*Given instruction A*: In the recursion problem, swap "easy" for "simple" and write out the part starting with "if a < b and" and going on through "the massive recursion.".
*Given instruction B*: Please list every value the function w(a, b, c) can return according to the rules in the recursion problem.
*Given instruction C*: Write the next part of the recursion problem, picking up after its last sentence.

>> BEGIN Provided passage

Function Run Fun

Function Run Fun

Time Limit : 2000/1000ms (Java/Other)   Memory Limit : 20000/10000K (Java/Other)

Total Submission(s) : 25   Accepted Submission(s) : 17

Problem Description

We all love recursion! Don't we? 
Consider a three-parameter recursive function w(a, b, c): 
if a <= 0 or b <= 0 or c <= 0, then w(a, b, c) returns:  1 
if a > 20 or b > 20 or c > 20, then w(a, b, c) returns:  w(20, 20, 20) 
if a < b and b < c, then w(a, b, c) returns:  w(a, b, c-1) + w(a, b-1, c-1) - w(a, b-1, c) 
otherwise it returns:  w(a-1, b, c) + w(a-1, b-1, c) + w(a-1, b, c-1) - w(a-1, b-1, c-1) 
This is an easy function to implement. The problem is, if implemented directly, for moderate values of a, b and c (for example, a = 15, b = 15, c = 15), the program takes hours to run because of the massive recursion.

>> END Provided passage
>> BEGIN Information provided

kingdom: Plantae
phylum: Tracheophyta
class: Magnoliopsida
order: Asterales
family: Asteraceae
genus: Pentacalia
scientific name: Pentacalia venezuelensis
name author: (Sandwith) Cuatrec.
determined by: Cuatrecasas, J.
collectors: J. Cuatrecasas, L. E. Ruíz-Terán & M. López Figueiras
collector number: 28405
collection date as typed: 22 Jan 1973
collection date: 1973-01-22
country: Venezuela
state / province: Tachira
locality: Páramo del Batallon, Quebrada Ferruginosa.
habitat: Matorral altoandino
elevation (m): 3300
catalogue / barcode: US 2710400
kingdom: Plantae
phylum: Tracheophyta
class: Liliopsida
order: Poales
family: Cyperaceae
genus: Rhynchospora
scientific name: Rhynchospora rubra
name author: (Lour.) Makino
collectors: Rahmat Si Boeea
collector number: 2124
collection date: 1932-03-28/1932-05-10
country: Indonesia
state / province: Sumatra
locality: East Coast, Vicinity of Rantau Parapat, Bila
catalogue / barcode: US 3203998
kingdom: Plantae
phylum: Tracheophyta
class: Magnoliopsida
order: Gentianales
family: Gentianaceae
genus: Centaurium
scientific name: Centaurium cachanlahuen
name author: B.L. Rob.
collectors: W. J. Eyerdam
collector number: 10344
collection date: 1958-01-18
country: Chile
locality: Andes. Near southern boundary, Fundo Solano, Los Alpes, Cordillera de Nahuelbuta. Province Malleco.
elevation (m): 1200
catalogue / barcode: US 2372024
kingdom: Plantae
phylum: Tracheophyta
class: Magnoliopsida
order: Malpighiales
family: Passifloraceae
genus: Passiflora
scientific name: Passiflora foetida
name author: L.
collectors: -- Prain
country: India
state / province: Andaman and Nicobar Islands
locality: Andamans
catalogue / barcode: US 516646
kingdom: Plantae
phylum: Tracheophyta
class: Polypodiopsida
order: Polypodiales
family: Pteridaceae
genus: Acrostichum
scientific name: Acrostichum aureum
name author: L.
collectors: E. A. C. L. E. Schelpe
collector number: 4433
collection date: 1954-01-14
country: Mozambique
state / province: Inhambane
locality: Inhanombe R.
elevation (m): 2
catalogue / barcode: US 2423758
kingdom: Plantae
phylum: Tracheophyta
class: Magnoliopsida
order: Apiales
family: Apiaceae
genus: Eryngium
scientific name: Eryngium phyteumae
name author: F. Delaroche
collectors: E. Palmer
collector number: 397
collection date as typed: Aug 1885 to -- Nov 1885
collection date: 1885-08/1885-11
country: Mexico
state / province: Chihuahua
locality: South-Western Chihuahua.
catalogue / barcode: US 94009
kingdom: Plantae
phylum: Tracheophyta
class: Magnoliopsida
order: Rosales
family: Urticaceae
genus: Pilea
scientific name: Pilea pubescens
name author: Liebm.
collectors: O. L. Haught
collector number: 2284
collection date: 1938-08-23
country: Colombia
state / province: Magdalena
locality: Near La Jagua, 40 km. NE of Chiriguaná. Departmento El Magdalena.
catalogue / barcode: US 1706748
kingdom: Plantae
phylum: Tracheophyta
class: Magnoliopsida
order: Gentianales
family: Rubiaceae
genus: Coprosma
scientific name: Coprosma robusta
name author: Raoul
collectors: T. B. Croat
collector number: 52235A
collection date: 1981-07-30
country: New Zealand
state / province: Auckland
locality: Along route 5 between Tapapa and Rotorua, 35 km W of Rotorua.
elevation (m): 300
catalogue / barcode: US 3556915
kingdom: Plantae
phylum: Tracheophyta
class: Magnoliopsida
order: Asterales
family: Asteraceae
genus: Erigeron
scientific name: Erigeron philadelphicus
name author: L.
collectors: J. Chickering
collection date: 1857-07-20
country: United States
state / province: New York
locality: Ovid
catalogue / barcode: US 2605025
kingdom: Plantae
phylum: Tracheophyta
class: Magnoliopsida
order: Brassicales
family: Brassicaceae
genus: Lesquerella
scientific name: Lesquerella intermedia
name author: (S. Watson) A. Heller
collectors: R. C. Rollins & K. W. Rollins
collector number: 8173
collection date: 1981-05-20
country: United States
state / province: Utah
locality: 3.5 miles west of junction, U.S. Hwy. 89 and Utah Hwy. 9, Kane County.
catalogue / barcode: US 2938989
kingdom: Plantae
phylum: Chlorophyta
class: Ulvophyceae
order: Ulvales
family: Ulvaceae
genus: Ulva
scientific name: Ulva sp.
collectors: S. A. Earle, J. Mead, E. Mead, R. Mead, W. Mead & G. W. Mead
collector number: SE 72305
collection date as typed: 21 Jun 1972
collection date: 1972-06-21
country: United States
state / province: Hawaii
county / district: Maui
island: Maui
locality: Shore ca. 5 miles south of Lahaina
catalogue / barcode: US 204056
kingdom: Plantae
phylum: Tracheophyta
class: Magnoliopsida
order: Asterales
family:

>> END Information provided

*Written reply A*:
if a < b and b < c, then w(a, b, c) returns:  w(a, b, c-1) + w(a, b-1, c-1) - w(a, b-1, c) 
otherwise it returns:  w(a-1, b, c) + w(a-1, b-1, c) + w(a-1, b, c-1) - w(a-1, b-1, c-1) 
This is an simple function to implement. The problem is, if implemented directly, for moderate values of a, b and c (for example, a = 15, b = 15, c = 15), the program takes hours to run because of the massive recursion.

*Written reply B*:
- 1
- w(20, 20, 20)
- w(a, b, c-1) + w(a, b-1, c-1) - w(a, b-1, c)
- w(a-1, b, c) + w(a-1, b-1, c) + w(a-1, b, c-1) - w(a-1, b-1, c-1)

*Written reply C*:
 

 

Input

The input for your program will be a series of integer triples, one per line, until the end-of-file flag of -1 -1 -1. Using the above technique, you are to calculate w(a, b, c) efficiently and print the result.

 

 

Output

Print the value for w(a,b,c) for each triple.

 

 

Sample Input

1 1 1

2 2 2

10 4 6

50 50 50

-1 7 18

-1 -1 -1

 

 

Sample Output

w(1, 1, 1) = 2

w(2, 2, 2) = 4

w(10, 4, 6) = 523

w(50, 50, 50) = 1048576

w(-1, 7, 18) = 1

 

 

Source

PKU

 暴力枚举水题，每个值对应的数据都是固定的，只需要从最小值到最大值依次递归，开一个三维数组，把每一次的对应的数据保存到里面，然后根据输入的值输出即可。

#include<stdio.h>

int main()
{
    int a,b,c;
    int num[21][21][21];
    for(a=0;a<=20;a++)
        for(b=0;b<=20;b++)
            for(c=0;c<=20;c++)/*循环，依次按照题目要求，获取数据*/
            {
                  if(a<=0||b<=0||c<=0)num[a][b][c]=1;
                else if(a<b&&b<c)
                    num[a][b][c]=num[a][b][c-1]+num[a][b-1][c-1]-num[a][b-1][c];
                else
                    num[a][b][c]=num[a-1][b][c]+num[a-1][b-1][c]+num[a-1][b][c-1]-num[a-1][b-1][c-1];
             }
    while(scanf("%d%d%d",&a,&b,&c)!=EOF)/*根据输入要求输出对应的值*/
    {
        if(a==-1&&b==-1&&c==-1)break;
        if(a<=0||b<=0||c<=0)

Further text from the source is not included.